(TRY IT)
Reproduce the material below word for word, starting at the line that contains "In the scene" and ending at the line that contains "Answer: to the right", with both of those lines included.

───── EXERCISE DATA ─────

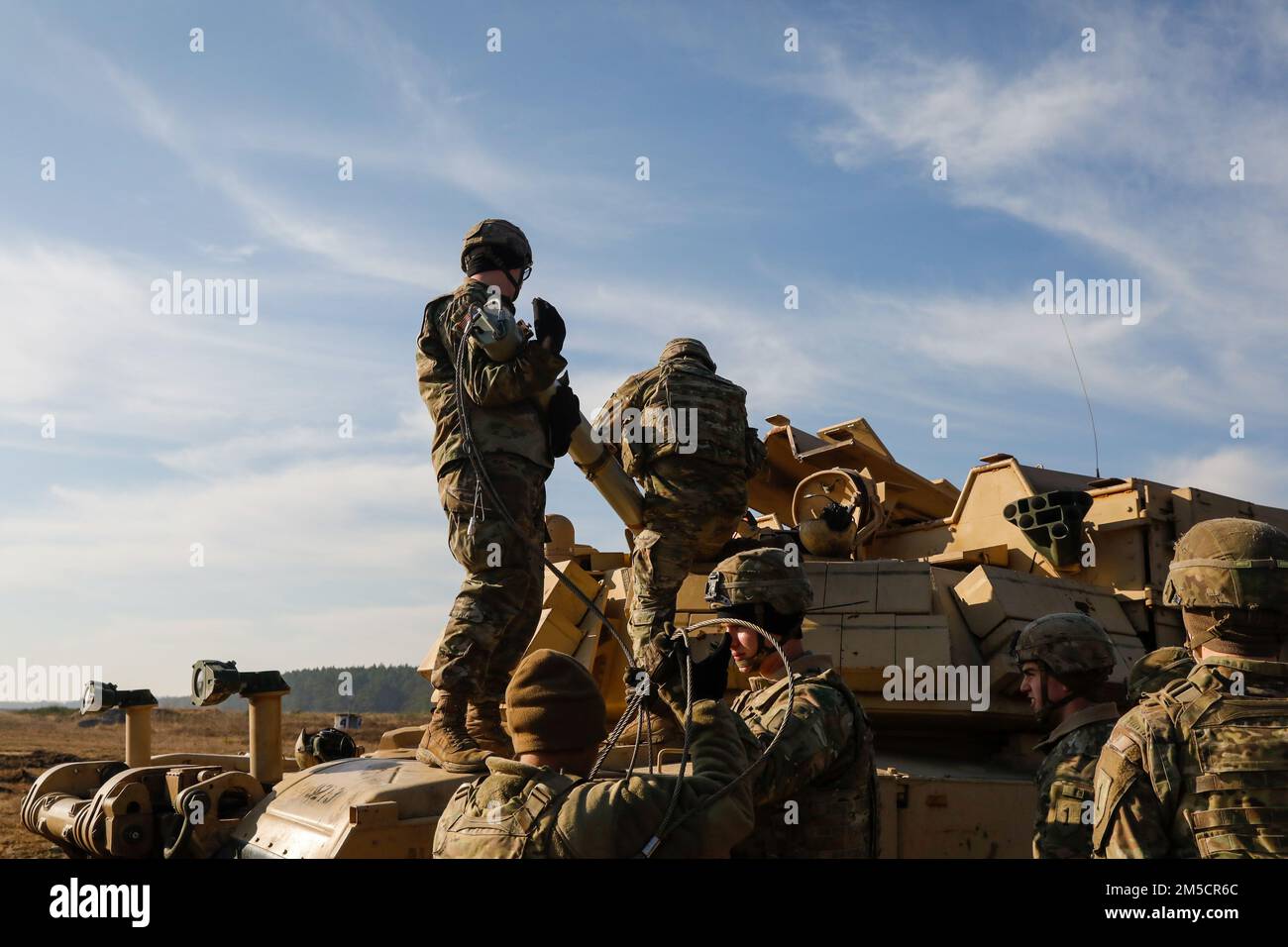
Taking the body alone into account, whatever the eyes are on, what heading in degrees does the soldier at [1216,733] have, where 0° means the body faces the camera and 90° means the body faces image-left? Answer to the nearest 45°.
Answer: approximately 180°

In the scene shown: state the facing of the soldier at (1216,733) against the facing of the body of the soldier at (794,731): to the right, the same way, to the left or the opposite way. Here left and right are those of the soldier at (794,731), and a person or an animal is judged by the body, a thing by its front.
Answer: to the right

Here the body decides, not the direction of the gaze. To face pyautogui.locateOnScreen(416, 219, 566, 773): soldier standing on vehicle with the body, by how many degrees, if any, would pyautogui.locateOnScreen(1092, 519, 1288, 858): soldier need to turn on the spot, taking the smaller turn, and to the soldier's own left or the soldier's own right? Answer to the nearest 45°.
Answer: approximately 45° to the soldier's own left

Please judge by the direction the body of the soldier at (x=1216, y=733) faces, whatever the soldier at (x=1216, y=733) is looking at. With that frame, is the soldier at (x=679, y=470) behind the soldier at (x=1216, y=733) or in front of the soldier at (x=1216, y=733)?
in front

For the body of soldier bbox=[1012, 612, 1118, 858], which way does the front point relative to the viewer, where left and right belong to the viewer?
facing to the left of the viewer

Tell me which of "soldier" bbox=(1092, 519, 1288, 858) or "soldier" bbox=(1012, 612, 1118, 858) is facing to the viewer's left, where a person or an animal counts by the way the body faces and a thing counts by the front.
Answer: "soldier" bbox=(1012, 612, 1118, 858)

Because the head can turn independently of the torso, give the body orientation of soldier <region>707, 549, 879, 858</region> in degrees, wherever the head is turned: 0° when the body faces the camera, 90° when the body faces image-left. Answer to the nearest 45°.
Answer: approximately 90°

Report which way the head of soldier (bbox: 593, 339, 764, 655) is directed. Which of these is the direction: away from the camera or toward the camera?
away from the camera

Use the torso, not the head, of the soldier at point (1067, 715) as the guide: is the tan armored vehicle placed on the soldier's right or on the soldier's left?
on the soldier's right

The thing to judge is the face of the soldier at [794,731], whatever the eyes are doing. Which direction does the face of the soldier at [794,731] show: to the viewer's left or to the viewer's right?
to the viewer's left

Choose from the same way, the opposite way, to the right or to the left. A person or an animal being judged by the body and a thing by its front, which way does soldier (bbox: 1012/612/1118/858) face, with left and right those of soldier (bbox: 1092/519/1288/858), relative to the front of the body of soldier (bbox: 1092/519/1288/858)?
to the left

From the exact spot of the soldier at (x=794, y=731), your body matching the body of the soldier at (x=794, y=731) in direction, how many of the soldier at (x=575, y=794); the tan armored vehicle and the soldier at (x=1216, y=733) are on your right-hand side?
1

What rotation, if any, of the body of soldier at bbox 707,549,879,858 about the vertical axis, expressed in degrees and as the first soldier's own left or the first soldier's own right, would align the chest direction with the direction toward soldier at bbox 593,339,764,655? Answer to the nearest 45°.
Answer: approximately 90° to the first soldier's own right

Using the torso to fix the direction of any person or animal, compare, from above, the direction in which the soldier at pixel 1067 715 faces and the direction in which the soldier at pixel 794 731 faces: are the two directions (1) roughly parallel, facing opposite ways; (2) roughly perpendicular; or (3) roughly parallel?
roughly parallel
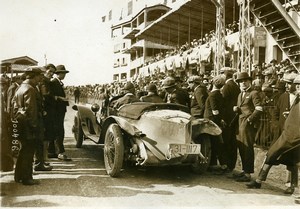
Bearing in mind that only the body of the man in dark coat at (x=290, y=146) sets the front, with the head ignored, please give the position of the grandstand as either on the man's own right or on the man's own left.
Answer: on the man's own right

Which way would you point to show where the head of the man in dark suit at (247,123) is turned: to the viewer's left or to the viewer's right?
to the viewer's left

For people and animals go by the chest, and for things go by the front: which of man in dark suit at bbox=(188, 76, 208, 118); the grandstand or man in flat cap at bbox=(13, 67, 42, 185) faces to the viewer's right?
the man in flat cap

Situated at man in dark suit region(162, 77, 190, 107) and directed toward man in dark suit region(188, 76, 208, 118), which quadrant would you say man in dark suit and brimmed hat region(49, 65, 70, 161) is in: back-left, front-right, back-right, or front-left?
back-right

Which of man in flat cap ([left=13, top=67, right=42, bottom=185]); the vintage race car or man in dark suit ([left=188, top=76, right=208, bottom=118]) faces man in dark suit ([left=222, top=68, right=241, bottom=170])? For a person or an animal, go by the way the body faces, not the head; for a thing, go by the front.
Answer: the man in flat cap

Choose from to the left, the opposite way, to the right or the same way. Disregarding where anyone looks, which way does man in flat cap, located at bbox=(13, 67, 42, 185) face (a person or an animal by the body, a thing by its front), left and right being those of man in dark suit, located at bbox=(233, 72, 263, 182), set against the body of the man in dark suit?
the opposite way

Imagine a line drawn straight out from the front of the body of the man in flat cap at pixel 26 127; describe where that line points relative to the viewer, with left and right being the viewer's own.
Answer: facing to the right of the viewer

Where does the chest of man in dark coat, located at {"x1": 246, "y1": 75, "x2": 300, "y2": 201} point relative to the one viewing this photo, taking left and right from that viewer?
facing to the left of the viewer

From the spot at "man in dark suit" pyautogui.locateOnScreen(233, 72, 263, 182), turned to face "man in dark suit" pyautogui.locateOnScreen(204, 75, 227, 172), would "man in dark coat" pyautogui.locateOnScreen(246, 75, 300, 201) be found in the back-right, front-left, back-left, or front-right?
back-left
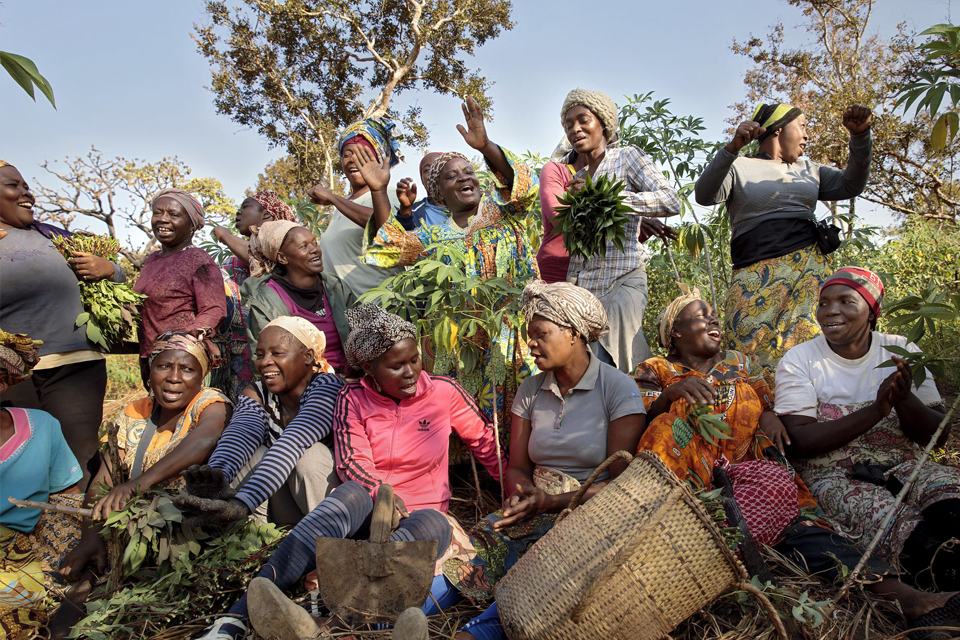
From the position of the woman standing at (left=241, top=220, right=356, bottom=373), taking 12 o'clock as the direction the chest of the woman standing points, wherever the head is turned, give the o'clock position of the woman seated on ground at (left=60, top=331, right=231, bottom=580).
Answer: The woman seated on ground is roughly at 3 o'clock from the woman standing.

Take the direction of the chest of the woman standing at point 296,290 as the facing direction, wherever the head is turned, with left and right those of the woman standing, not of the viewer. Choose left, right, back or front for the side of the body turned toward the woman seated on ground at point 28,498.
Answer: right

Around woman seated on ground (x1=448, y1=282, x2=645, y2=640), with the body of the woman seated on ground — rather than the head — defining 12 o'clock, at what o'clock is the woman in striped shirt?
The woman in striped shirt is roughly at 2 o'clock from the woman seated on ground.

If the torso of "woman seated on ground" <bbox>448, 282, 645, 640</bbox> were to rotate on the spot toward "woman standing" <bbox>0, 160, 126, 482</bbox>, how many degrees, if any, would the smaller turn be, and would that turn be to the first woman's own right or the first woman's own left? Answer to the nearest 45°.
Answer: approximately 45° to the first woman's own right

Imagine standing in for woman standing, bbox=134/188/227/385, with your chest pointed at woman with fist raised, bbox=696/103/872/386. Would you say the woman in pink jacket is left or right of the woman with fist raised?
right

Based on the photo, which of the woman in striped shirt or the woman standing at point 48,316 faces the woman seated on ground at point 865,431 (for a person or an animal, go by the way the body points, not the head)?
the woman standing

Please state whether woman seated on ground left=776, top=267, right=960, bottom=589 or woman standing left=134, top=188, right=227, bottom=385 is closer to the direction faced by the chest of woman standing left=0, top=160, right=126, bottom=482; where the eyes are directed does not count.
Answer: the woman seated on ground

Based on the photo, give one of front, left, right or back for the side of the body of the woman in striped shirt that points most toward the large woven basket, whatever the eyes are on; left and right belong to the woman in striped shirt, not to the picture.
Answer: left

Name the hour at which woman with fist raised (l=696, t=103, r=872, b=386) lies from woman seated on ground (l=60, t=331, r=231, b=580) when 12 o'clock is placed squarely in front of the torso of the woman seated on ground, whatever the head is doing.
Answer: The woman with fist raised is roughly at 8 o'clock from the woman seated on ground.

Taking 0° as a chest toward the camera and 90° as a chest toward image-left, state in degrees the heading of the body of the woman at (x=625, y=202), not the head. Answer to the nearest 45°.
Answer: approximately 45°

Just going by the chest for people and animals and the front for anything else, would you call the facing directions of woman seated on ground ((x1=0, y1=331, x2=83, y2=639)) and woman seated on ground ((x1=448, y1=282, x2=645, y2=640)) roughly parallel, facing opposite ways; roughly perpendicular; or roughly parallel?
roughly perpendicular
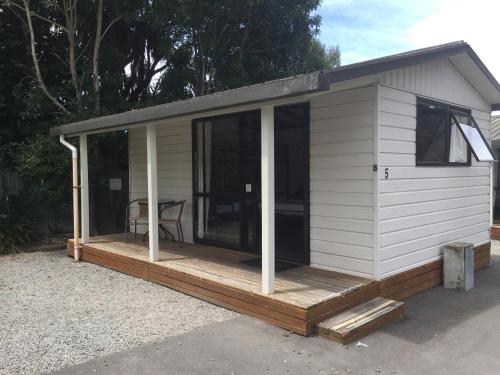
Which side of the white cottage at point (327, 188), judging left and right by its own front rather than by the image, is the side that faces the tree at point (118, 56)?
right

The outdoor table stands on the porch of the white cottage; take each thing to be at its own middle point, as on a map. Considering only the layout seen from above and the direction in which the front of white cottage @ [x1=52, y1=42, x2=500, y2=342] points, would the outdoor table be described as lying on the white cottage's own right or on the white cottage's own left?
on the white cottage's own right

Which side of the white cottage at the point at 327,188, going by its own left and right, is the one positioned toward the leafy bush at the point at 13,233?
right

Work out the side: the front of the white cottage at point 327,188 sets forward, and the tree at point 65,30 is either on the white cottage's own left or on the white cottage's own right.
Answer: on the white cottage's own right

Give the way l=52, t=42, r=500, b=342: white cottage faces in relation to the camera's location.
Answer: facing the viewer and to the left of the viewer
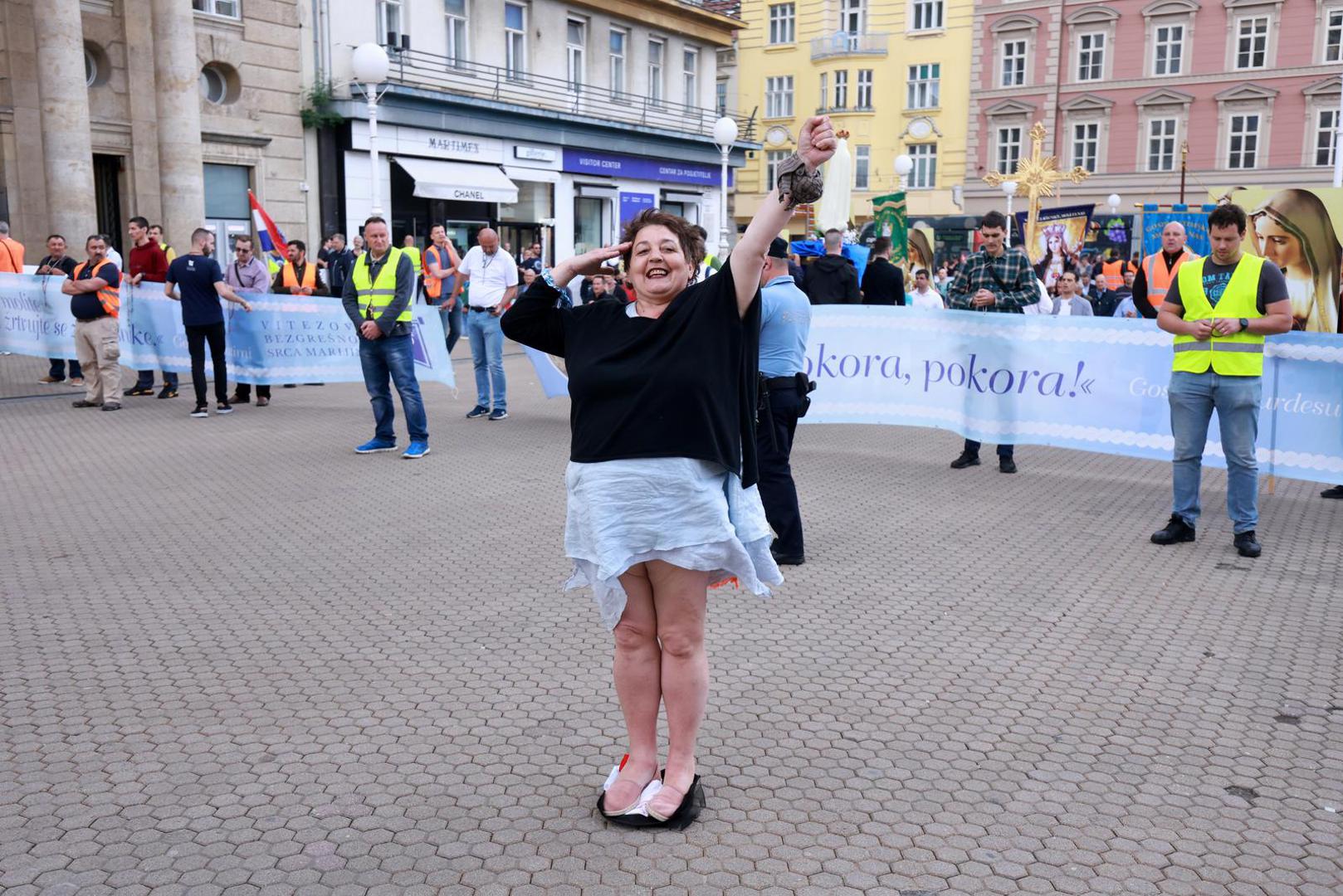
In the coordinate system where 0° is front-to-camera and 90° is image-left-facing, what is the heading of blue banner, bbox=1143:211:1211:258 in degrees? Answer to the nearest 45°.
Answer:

─────

(ANSWER)
In the scene shown: state the facing of the soldier at (1216,733) against the facing of the body of the soldier at (794,731): to the right, the same way, to the left or the opposite way. Here left and right are those of the soldier at (794,731), and a person or an animal is judged by the body, a thing by its front.
Answer: to the right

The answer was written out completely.